Bentz nodded. “Should be home in a couple of hours.” His wife still worked a couple of days a week at the Third Eye, a New Age gift shop near Jackson Square that had survived Hurricane Katrina. She’d completed her master’s in psychology a while back and was considering starting her own practice, but she hadn’t quite made the transition to full time. Bentz suspected she missed the hustle and bustle of the French Quarter.
Montoya found Bentz’s cell phone near a huge ceramic pot filled with cascading pink and white petunias. “Looking for this?” He dusted off the phone, then handed it to him.
Glowering, Bentz muttered, “Thanks,” then jammed the damned phone into his pocket.
“Bad news?” Montoya asked, suddenly sober.
“Jaskiel doesn’t think I’m fit for duty.”
“You’re not.”
Bentz bit back a hot retort as a dragonfly zipped past. Considering his current state, he couldn’t argue. “Is there a reason you came all the way out here, or did you just want to give me a bad time?”
“Little of both,” Montoya said. This time his teeth flashed white against his black goatee. “They’re reassigning me. Making Zaroster my”-He made air quotes with his fingers-“‘temporary’ partner.”
Lynn Zaroster was a junior detective who had been with the department a little over two years though she was barely twenty-six. Cute, smart, and athletic, Zaroster was filled with enthusiasm. She was as idealistic as Bentz was jaded.
“Change of pace for you.”
“Yeah.” Montoya’s smile faded. “Sometimes I feel like a goddamned babysitter.”

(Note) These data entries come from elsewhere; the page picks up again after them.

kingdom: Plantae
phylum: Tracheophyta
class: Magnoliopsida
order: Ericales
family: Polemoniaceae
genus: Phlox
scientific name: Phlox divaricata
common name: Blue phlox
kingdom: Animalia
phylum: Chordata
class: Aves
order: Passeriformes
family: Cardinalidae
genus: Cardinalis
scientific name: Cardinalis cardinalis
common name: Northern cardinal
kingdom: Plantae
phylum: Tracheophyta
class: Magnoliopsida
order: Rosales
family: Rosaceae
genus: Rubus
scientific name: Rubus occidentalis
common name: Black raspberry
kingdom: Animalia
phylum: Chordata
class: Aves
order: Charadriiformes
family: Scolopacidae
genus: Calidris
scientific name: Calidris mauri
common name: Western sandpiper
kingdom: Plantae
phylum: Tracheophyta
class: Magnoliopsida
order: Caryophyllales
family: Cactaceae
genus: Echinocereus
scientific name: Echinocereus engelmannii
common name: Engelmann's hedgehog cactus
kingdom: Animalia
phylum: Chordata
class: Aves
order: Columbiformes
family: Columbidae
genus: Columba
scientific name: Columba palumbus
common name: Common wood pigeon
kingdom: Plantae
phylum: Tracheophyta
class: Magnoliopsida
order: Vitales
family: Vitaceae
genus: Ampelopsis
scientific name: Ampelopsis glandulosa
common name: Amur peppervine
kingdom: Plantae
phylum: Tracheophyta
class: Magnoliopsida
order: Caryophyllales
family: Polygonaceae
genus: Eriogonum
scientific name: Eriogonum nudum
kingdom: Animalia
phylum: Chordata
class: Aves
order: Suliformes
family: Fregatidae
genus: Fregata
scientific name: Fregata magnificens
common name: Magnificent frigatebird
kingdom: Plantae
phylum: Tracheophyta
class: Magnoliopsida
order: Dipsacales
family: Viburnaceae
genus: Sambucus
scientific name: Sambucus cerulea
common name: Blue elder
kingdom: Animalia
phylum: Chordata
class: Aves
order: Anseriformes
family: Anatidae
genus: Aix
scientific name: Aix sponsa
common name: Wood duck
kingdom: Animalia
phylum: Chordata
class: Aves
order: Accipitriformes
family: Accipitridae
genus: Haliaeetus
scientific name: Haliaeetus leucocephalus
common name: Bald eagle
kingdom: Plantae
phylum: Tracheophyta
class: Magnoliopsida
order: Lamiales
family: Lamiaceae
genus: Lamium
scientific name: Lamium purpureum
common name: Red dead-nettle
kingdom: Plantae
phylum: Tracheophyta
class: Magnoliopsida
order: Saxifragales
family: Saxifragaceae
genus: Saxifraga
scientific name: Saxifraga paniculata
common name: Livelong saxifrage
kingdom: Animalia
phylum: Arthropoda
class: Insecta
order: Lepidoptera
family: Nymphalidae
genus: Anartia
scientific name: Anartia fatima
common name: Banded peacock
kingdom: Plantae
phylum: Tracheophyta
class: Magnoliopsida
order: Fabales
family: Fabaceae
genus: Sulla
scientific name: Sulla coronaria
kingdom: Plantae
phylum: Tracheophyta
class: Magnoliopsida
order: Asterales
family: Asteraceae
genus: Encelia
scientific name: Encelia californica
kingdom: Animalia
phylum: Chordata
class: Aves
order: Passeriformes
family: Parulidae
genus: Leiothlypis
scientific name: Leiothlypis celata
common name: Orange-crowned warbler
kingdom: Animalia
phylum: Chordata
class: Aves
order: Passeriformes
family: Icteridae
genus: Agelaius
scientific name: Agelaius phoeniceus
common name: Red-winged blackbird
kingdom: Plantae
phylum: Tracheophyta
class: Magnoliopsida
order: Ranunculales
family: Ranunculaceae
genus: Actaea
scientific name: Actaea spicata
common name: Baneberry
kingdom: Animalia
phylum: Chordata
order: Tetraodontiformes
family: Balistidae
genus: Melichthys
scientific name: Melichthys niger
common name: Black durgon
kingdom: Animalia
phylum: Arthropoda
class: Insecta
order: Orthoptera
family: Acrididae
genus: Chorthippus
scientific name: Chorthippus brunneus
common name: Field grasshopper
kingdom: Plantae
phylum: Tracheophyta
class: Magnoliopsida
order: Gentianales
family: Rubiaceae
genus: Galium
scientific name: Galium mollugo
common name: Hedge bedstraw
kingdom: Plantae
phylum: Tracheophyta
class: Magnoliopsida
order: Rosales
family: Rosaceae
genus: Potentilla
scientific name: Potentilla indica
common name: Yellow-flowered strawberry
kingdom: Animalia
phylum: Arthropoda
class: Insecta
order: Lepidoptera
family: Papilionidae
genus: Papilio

“You’re afraid this might be permanent.” Because Bentz was being pushed out of the department.
“Not if I have my say, but I thought I’d tell you myself. Rather than you hearing it from someone else.”
Bentz nodded, wiped the sweat from his face with the sleeve of his shirt. From inside the house, through the open window, he heard the sound of Olivia’s parrot, which, like the dog and this little cottage, she had inherited from her grandmother. “Jaskiel’s been hinting that I should retire.” His lips twisted at the thought of it. “Enjoy what’s left of my life.”
Montoya snorted. “You’re not even fifty. That’s a whole lotta ‘left.’ Thirty-maybe forty-years of fishing, watching football, and sitting on your ass.”
“Doesn’t seem to matter.”
Reaching down for Bentz’s crutch, Montoya said, “Maybe you could retire, draw a pension, and then get your P.I.’s license.”
“Yeah…maybe. And you can keep babysitting.” Ignoring the preoffered crutch, Bentz started inside, the little dog hurrying ahead of him. “Come on, I’ll buy you a beer.”
“Have you gone off the wagon?” Montoya was right beside him, hauling the damned crutch.
“Not yet.” Bentz held the door open. “But then, the day’s not over.”